We are so proud of our niece who just started at Colorado Mesa University, her sister who is now a high school freshman and their cousin who has enlisted in the United States Marine Corps. Semper Fi, Kyle! This reminds us of how quickly children grow up. What do you mean you are making homecoming plans? It seems like just yesterday you were toddling around our yard, gathering Easter eggs.
Speaking of children, it’s never too early to discuss insurance with them. The most frequent question I am asked is how much will it cost to add my child to my auto insurance policy? The good news is there are numerous discounts that will help keep the additional premium as low as possible.
A good student discount can be applied with a B average or better with most insurance companies.
A driver improvement or safety course discount also is available with a lot of companies. Make sure your child doesn’t rely solely on driver’s education, however. Teach them about the possible various locations of an emergency brake, for instance.
The vehicle choice also will help the premium. I advise my clients to shop for a sturdy four-door sedan for their children. Not the most fashionable, true, but they generally tend to be safer than a lot of other models. I think the most noteworthy vehicle we’ve insured for a teenager is an old school Ford Galaxy, which fit the daughter’s personality perfectly.
Because of the terrain we live in, I personally would encourage my child to keep at least the basic emergency and safety supplies in their vehicle.
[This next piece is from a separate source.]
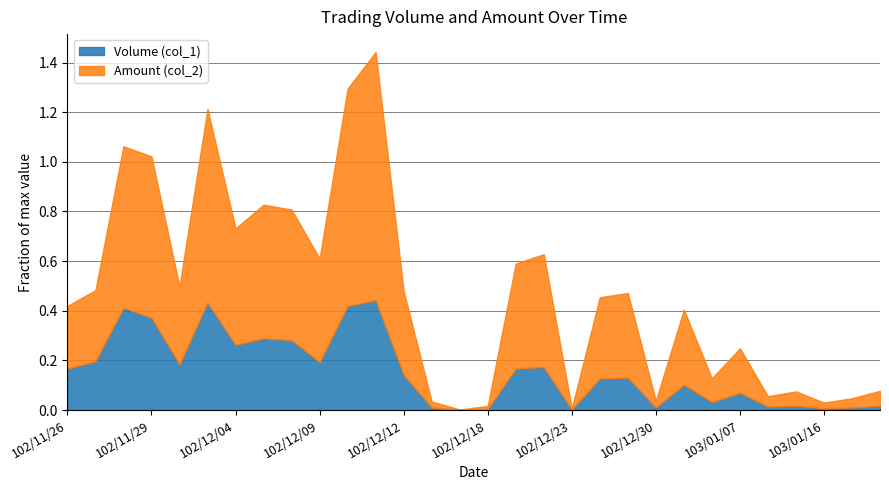

Is it true that Volume (col_1) equals 85731 at 102/11/26?

False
Flares, a flattened cardboard box and kitty litter for wintery sticky spots, an extra blanket, a few bottles of water and a flashlight or two is a good start.
And, by all means, warn them about the dangers of texting and driving. Search texting and driving videos on YouTube and you’ll understand what I mean.
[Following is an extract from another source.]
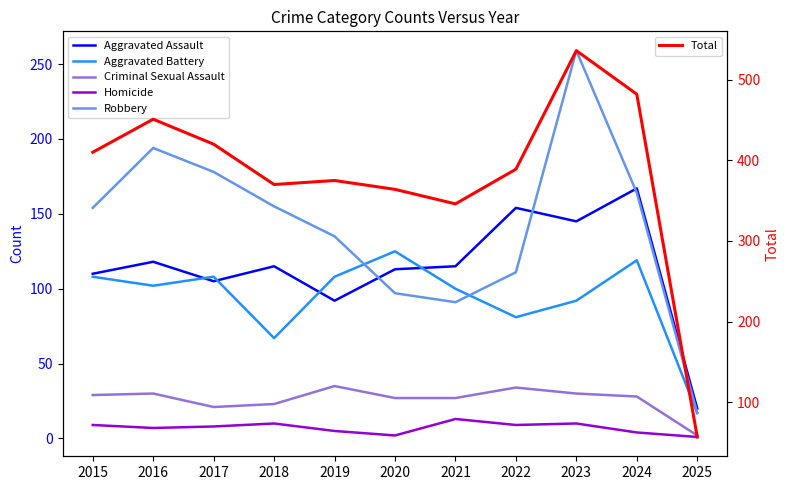

At how many categories does at least one series exceed 377?

6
Speaking of college, if your son or daughter is away at school, be sure to discuss their personal belongings coverage with your insurance professional. Coverage can be extended from your homeowners insurance, or placed on a separate renters insurance policy. Old comfortable sweatshirts may not be of monetary value, but that new laptop, printer and latest iPhone are.
Be sure and check out your different health insurance options. As an alternative to keeping them on your health insurance plan, many colleges offer student coverage, and most qualify for the Affordable Care Act. Check out HeathCare.gov for more information.
And lastly, now is the time to look into life insurance policy for your child if you haven’t already. Term life policies are inexpensive, and can help pay for funeral or other expenses.
As always, check with your insurance professional. Ask them if they have a teen driver safety packet or brochures you can share with your child.